Her research comes from the CHIWOS Canadian HIV Women's Sexual and Reproductive Health Cohort Study and includes survey responses from over 1,400 women living with HIV across Canada.
The study indicated that more than 80 per cent of women living with HIV in Canada have experienced some form of violence in their lives.
"Sex unfolds in a very specific context in terms of HIV stigma, gender-based violence and the criminalization of people for not disclosing their HIV status to others. That environment can create a lot of stigma and fear, which makes navigating sex challenging," she says
According to the Canadian HIV/AIDS Legal Network, about 80 Canadian experts endorsed a statement in 2014 saying that the chance of transmitting HIV is low to zero for many types of sex. The experts said a poor appreciation of this knowledge within the legal community has contributed to the overly broad use of criminal charges against people with HIV.
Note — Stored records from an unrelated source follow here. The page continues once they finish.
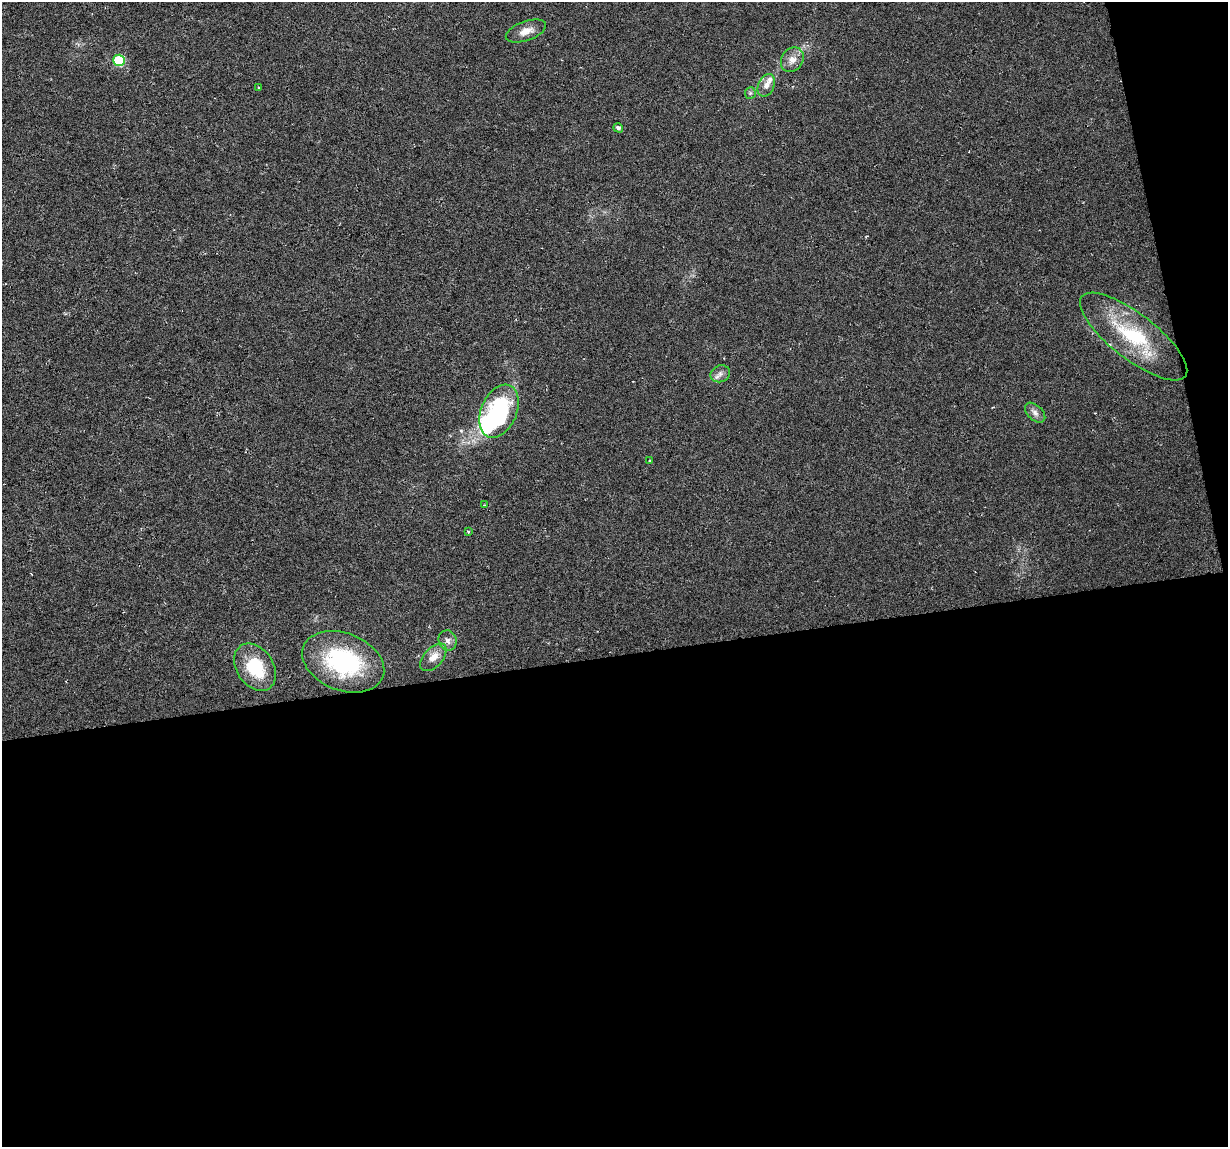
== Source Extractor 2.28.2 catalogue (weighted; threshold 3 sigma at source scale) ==
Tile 16 of 4 x 4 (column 4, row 4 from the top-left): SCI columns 3679-4904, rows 27-1171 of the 4904 x 4682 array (HDU 1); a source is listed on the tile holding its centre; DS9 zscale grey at full resolution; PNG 1230 x 1149 px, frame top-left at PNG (2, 2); each listed source drawn as its Kron ellipse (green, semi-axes under 4 px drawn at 4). Shown black and unused: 45% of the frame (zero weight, under 3 of 6 exposures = <1% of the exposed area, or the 3 px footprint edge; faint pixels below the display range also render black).
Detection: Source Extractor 2.28.2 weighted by HDU 2 'WHT'; one run over the whole footprint, this tile lists its part. Background -0.0061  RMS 0.0036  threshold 0.0149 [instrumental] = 3 sigma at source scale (4.09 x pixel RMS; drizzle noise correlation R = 1.36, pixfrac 0.8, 0.0396/0.0396 arcsec/px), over >= 5 px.
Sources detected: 22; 2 inside a brighter object's white glare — neither listed nor drawn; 2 inside a brighter listed object's ellipse — not listed separately; the other 18 listed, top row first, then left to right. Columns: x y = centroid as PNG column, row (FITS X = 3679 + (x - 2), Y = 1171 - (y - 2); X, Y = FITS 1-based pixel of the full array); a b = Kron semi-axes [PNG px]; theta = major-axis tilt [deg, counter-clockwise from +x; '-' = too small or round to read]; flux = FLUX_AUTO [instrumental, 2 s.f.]
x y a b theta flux
526 31 21 9 20 3.5
119 60 6 5 - 21
792 60 13 10 56 3
766 85 12 8 64 2.3
259 87 4 2 - 0.26
750 93 6 5 - 0.6
618 128 5 4 - 0.91
1134 336 65 22 -38 27
720 374 10 8 23 1.7
499 411 28 17 67 33
1035 413 12 7 -44 1.7
650 461 3 3 - 0.52
485 505 4 3 - 0.38
468 531 4 3 - 0.31
448 640 10 9 - 1.8
433 657 17 9 48 3.7
343 662 42 28 -21 34
255 667 26 18 -57 15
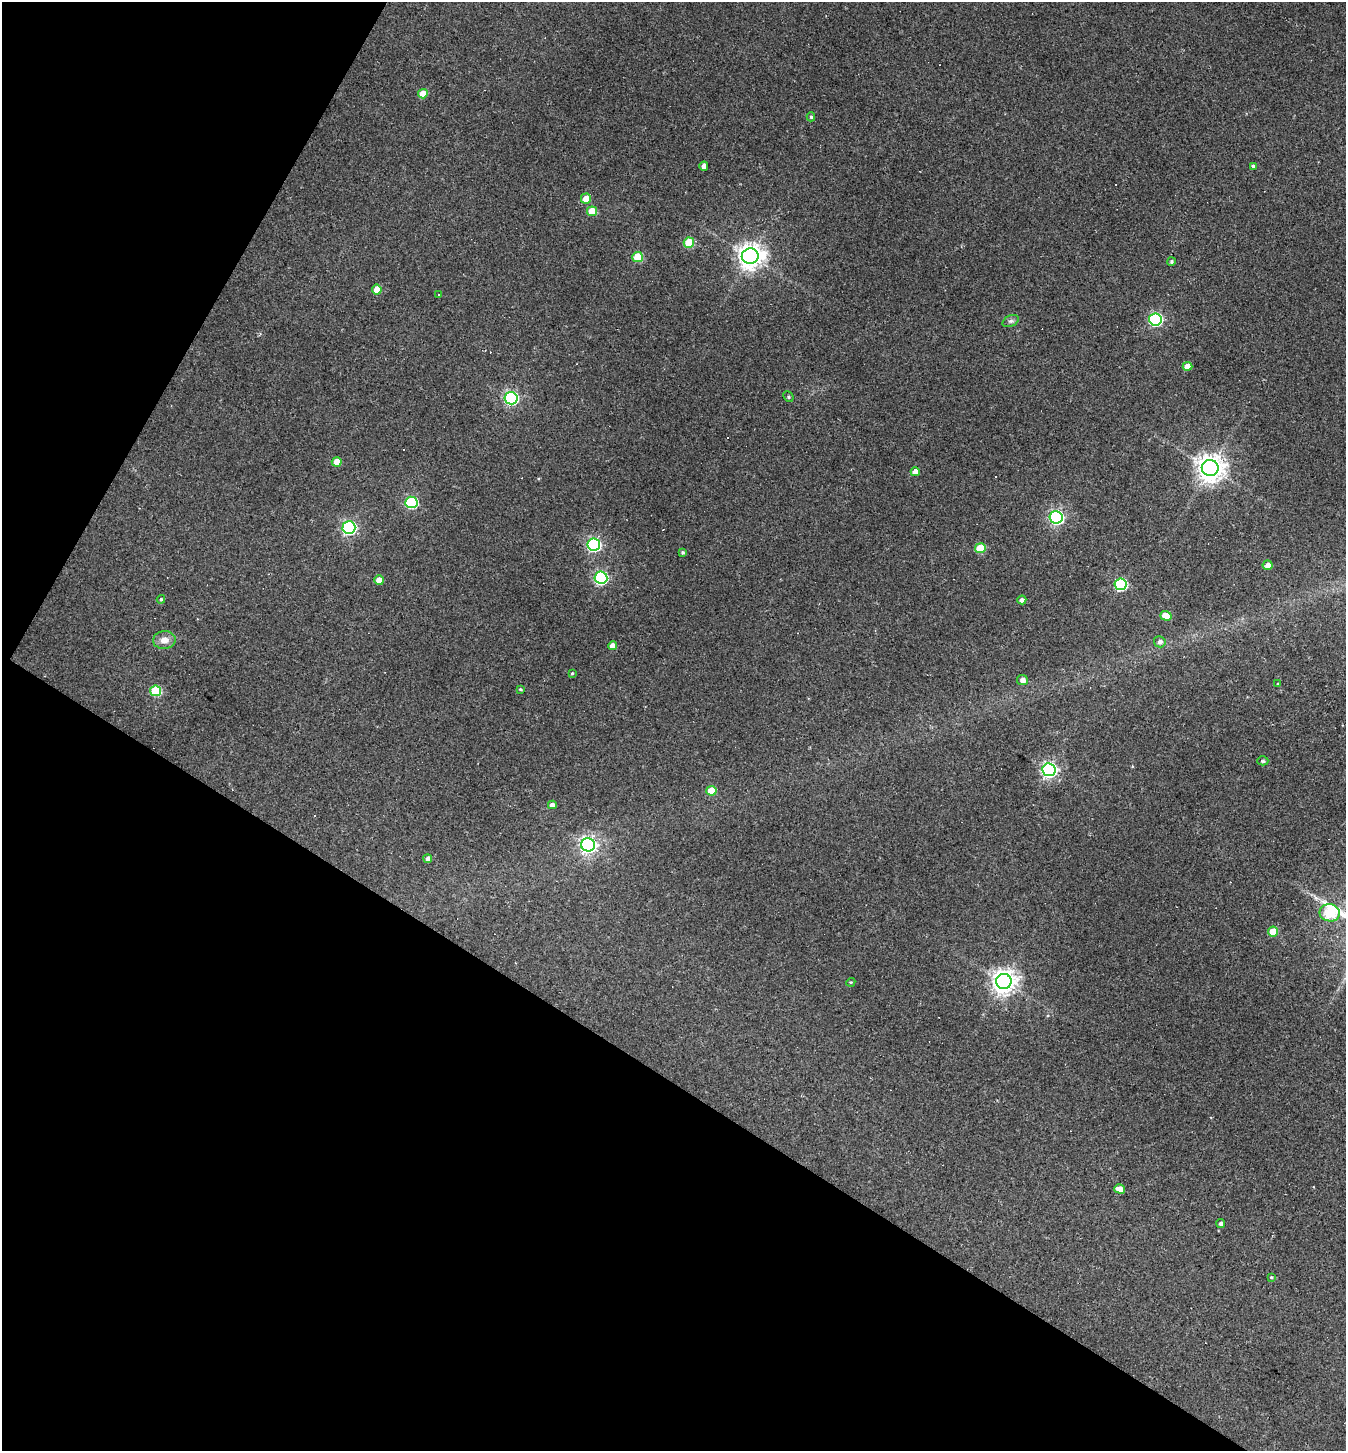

"It's really important for us as a society to create more supportive social conditions in which women's sexual health and sexual wellbeing is honoured and respected and protected and promoted," says Carter, which includes trauma informed counselling for women that have experienced violence.
The study also found that women who were more educated and understood that HIV treatment prevents transmission had better physical health. Those women ranked sex as having a greater importance in their lives then women who were older and experiencing violence.
Carter is presenting her findings at the 27th annual Canadian Conference in HIV/AIDS research in Vancouver, which runs from April 26 to 29.